> Dataset section:
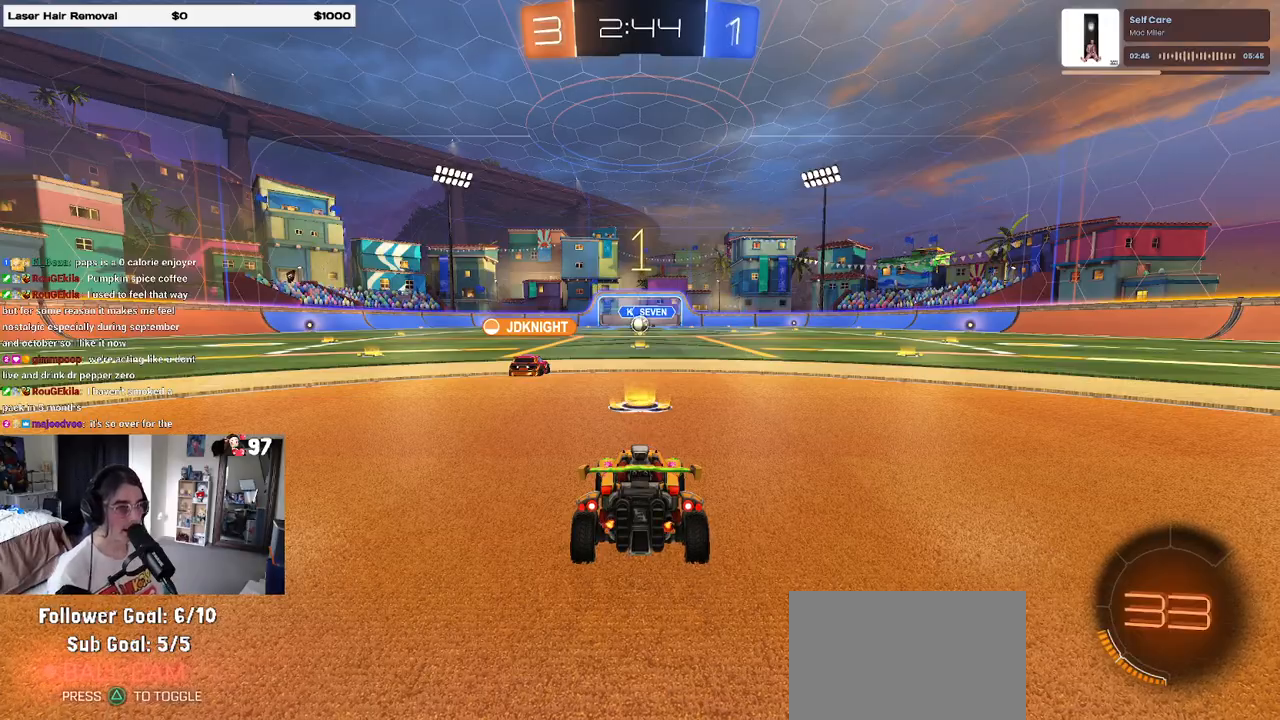
{"buttons": ["CROSS", "R2"], "left_stick": "up", "right_stick": "center", "events": [[350, "left_stick", "right"], [467, "CROSS", "down"], [500, "left_stick", "up"]]}
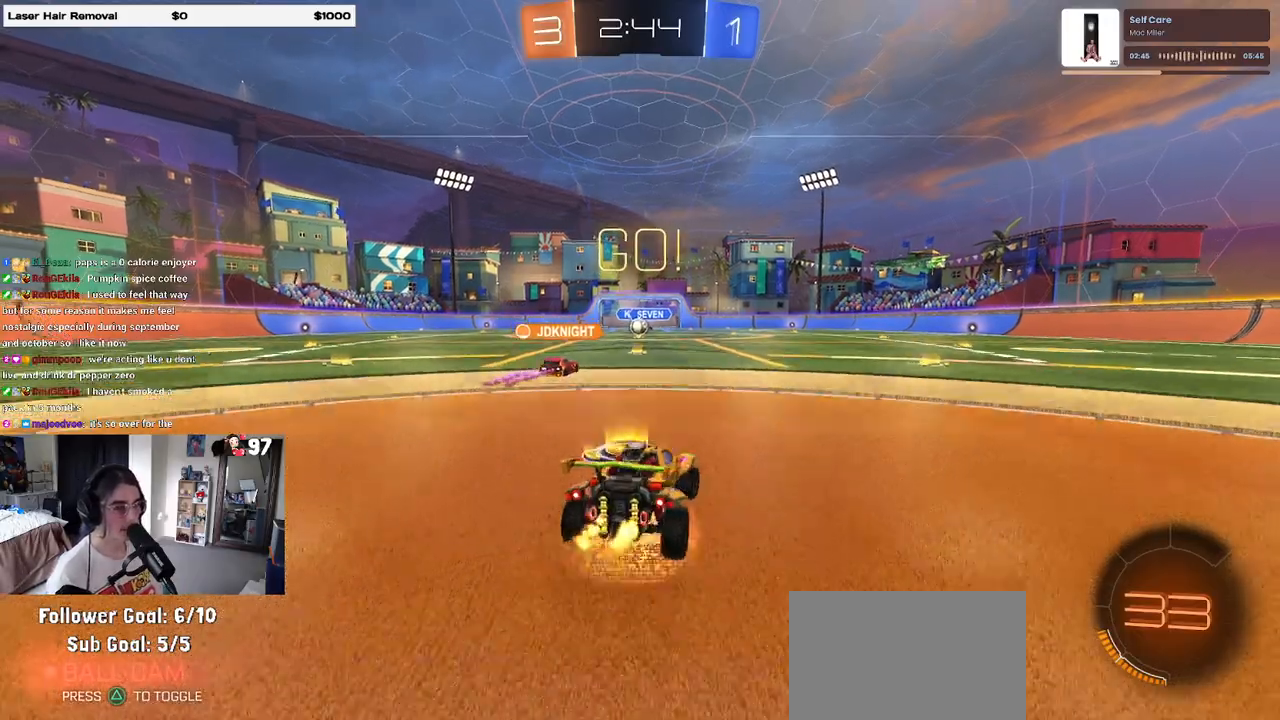
{"buttons": ["SQUARE", "R2"], "left_stick": "down-left", "right_stick": "center", "events": [[50, "CROSS", "up"], [83, "left_stick", "up-left"], [133, "CROSS", "down"], [183, "SQUARE", "down"], [200, "CROSS", "up"], [217, "left_stick", "down"], [467, "left_stick", "down-left"]]}
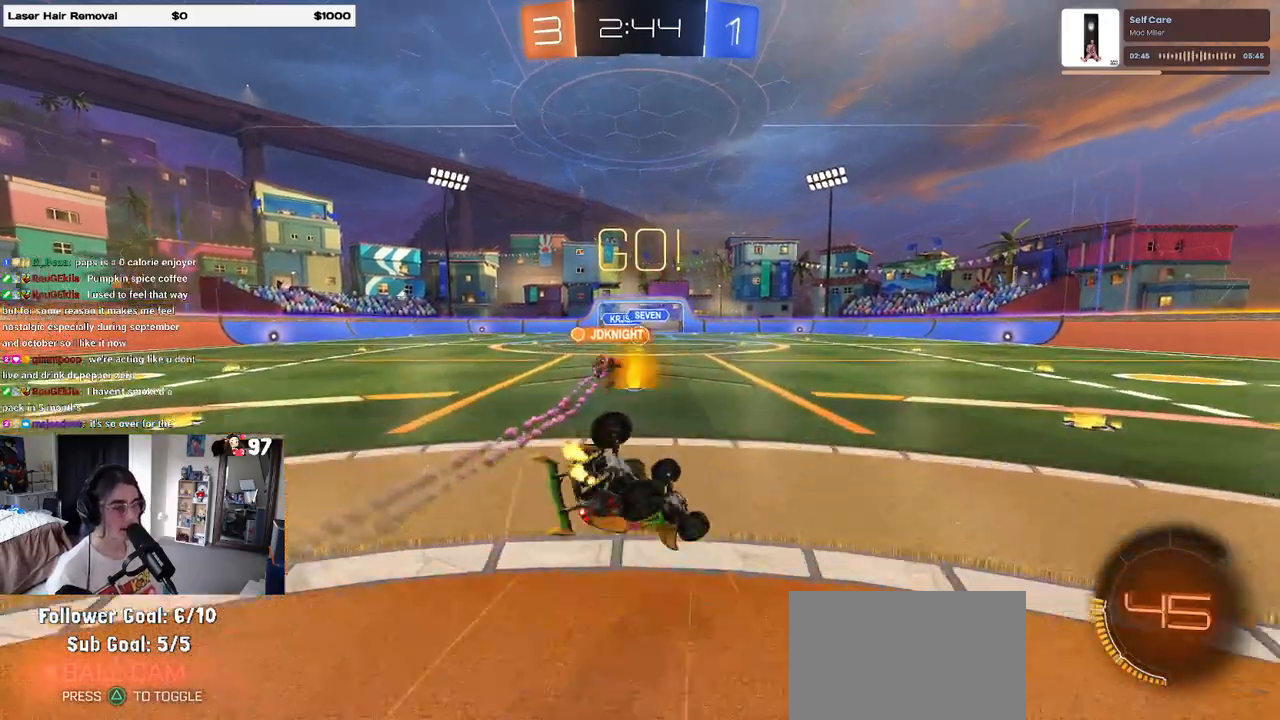
{"buttons": ["SQUARE", "R2"], "left_stick": "down-left", "right_stick": "center", "events": []}
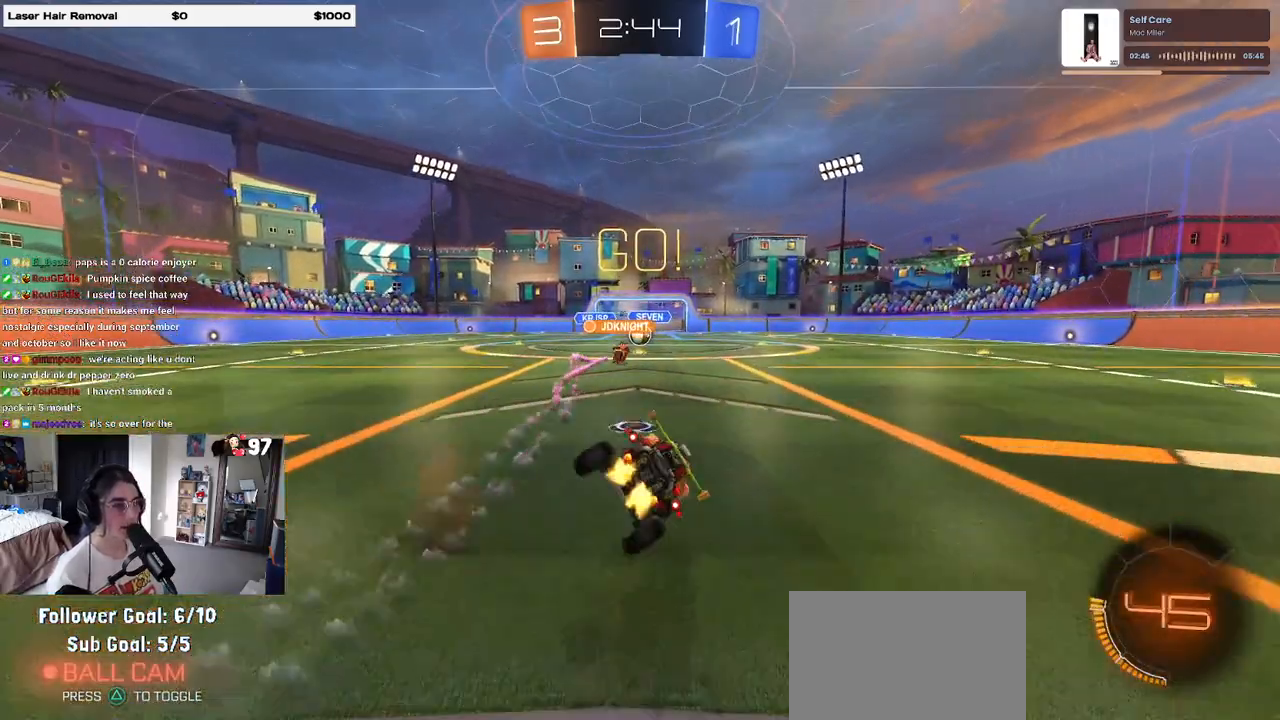
{"buttons": ["R2"], "left_stick": "center", "right_stick": "center", "events": [[83, "SQUARE", "up"], [100, "left_stick", "center"]]}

> What you will do: Please restate the whole listing exactly, without any of its pictures.

> Answer section:
{"buttons": ["CROSS", "R2"], "left_stick": "up", "right_stick": "center", "events": [[350, "left_stick", "right"], [467, "CROSS", "down"], [500, "left_stick", "up"]]}
{"buttons": ["SQUARE", "R2"], "left_stick": "down-left", "right_stick": "center", "events": [[50, "CROSS", "up"], [83, "left_stick", "up-left"], [133, "CROSS", "down"], [183, "SQUARE", "down"], [200, "CROSS", "up"], [217, "left_stick", "down"], [467, "left_stick", "down-left"]]}
{"buttons": ["SQUARE", "R2"], "left_stick": "down-left", "right_stick": "center", "events": []}
{"buttons": ["R2"], "left_stick": "center", "right_stick": "center", "events": [[83, "SQUARE", "up"], [100, "left_stick", "center"]]}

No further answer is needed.